A remarkable book: Once Upon a River

Bonnie Jo Campbell photo by Bradley S. Pines

Bonnie Jo Campbell has written a wonderful novel about a remarkable character, with a strong sense of time, place and people.  Margo Crane is the only child of an unhappy couple in a rural Michigan community.  Her mother abandons them, leaving Margo to the loving, but not necessarily skillful, care of her father.  Once Upon a River tells Margo’s story from age 16 to age 19, as she becomes a woman intent, despite much struggle, to live the life she chooses.

A thoughtful girl who’s not much good in school, Margo is at home in the backwoods, a crack shot, good at hunting, fishing and foraging.  Her hero is Annie Oakley.
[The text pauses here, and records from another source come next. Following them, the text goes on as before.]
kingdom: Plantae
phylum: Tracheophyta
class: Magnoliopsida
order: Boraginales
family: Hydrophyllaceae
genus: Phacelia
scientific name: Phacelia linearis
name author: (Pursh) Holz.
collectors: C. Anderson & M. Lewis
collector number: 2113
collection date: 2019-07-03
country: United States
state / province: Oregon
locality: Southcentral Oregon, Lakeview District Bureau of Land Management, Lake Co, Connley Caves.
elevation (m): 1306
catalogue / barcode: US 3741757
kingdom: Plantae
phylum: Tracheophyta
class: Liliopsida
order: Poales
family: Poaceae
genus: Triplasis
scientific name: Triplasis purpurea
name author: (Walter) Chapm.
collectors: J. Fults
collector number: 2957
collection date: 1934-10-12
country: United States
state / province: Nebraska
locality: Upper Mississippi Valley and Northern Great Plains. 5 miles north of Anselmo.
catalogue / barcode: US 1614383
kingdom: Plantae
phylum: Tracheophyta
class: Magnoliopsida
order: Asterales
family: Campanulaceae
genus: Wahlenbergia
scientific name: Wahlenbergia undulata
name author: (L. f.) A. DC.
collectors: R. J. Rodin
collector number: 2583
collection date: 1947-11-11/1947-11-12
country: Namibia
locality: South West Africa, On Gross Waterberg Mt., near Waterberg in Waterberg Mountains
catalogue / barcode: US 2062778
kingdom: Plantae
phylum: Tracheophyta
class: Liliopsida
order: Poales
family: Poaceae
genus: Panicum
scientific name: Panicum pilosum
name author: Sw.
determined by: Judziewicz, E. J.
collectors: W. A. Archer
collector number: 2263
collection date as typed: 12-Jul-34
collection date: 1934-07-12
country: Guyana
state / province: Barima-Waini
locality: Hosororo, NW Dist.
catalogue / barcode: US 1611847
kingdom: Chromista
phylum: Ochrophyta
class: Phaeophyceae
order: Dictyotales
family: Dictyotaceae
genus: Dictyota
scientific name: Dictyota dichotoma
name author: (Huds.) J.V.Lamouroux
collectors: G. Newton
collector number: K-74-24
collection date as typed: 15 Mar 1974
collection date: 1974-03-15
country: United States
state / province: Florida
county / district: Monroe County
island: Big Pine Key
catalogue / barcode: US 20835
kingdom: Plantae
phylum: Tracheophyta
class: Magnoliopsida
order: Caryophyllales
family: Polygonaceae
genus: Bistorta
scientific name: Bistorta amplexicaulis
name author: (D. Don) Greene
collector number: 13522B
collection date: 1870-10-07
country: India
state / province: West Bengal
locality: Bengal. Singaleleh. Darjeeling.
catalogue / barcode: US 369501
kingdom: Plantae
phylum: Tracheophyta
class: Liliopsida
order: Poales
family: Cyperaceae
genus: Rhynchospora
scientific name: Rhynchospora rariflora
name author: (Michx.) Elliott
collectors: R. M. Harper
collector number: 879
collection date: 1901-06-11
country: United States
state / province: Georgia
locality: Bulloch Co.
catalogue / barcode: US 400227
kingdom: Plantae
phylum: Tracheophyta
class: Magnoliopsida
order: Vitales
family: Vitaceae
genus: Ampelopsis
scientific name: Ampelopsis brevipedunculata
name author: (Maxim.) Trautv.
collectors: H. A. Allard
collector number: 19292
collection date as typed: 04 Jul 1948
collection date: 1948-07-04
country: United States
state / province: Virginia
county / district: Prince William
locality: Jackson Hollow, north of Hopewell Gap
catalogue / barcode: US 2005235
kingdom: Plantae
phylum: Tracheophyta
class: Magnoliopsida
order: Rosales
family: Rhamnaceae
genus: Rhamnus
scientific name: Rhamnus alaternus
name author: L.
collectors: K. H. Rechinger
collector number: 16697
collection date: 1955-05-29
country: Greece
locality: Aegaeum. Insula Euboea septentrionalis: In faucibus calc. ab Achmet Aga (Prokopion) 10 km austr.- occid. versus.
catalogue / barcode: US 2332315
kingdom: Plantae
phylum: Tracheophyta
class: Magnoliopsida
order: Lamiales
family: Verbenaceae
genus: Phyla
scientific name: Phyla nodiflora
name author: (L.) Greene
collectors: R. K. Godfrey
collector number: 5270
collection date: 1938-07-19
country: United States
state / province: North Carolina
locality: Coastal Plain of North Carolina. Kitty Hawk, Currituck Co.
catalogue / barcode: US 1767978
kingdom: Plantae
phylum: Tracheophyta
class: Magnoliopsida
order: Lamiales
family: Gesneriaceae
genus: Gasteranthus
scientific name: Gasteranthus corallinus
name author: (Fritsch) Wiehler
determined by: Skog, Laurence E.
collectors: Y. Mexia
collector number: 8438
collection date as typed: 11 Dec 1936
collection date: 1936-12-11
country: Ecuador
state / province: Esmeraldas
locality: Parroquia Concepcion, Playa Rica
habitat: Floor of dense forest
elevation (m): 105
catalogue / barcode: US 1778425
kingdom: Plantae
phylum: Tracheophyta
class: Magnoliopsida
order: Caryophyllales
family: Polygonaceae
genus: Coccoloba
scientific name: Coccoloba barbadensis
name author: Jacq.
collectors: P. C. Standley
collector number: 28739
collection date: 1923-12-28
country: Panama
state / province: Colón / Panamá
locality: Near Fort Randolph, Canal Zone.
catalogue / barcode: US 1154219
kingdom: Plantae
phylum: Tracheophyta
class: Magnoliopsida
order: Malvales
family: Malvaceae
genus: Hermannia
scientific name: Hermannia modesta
She values relationships and has a strong sense of right and wrong.   Her blooming sexuality is both a blessing and a curse; it leads her into troublesome relationships with flawed men, but she always seems to learn something useful about herself from the experience.

Margo’s adventures on the river begin with her father’s death – a death she caused, in large part, but in a way she could not have foreseen.   She takes a boat and heads out, determined to find her mother.   She pauses along the way, sometimes for weeks or months at a time, as she puts down roots, only to be uprooted and move along again.  By the end of the novel, Margo has a home of her own and is soon to give birth.

I was struck, when reading Once Upon a River, by the strong sense of individualism Margo displays.  She manages on her own, but is not above looking for favors from others.  Three times in the book she chooses to establish a sexual relationship with men for the security of a place to live and food to eat.  And yet, she has genuine fondness and even love for these men, who all ultimately disappoint her.

These experiences echo her mother’s path.  Luanne has exchanged her beauty – which, at age 50, she has to work hard to keep – and her family for the security of her current marriage, with its modern conveniences, lake home, and fluffy towels.  Her husband does not even know she has a child.   The haven Margo seeks won’t be found with Luanne.

Margo’s final relationship with a man has a similar “let’s make a deal” basis.  She needs a place to live, somewhere to take an occasional shower.  Smoke – elderly, wheel-chair bound, with lungs rotting away – needs someone to keep him out of a nursing home.  But there is soon a very real love between these two and Smoke’s death was the single most affecting passage in Once Upon the River.

Once Upon a River was named one of Entertainment Weekly‘s Ten Best Novels of 2011, and it is now out in paperback, so get thee to your local independent bookstore for an excellent read.  You’ll be lost in another world.